Algunos maestros nos inspiran enseñando en clase. Son los más y los más importantes para el 99 por ciento de la población. Otros maestros inspiran con que solo los veamos ejercer su arte, su oficio, su disciplina científica o técnica. No es necesario que hablen mucho, y las dos o tres palabras que salgan de su boca valen años de talacha, investigación, ensayo y error. Son oro molido. Pero hay que tener oídos para escuchar y cierto talento para aplicar lo que se escucha. Como hay de maestros a maestros, también hay de alumnos a alumnos.
¿Qué hace falta, pues, para que un gran creador, pensador, investigador sea también un gran profesor? El factor esencial radica en que el maestro se interese genuinamente en el deseo de sus alumnos de aprender, que entienda de dónde vienen, cuáles son sus lagunas; de qué tamaño, su ignorancia. Si sabe aprovechar su deseo de aprender, las lagunas se llenarán con rapidez, la ignorancia se disipará con la entusiasta búsqueda fuera de clase, con la práctica cotidiana del oficio, con luchar contra la adversidad bajo la guía discreta del maestro.

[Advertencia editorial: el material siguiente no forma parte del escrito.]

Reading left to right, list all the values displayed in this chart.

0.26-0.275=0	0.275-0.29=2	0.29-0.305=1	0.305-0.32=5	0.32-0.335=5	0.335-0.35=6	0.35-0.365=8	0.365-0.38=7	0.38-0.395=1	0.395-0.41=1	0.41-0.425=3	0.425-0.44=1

Esto es innato en cualquier buen profesor, pero cuando el alumno lo rebasa, cuando su talento lo lleva más lejos, tendrá que hallar a aquellos otros maestros, los cuales no siempre son los mejores del aula sino de la vida. Serán aquellos que, en momentos clave, nos abrirán los cofres de sus tesoros. Puede ser un par de palabras, una sonrisa, su manera de alterar la sintaxis de un endecasílabo.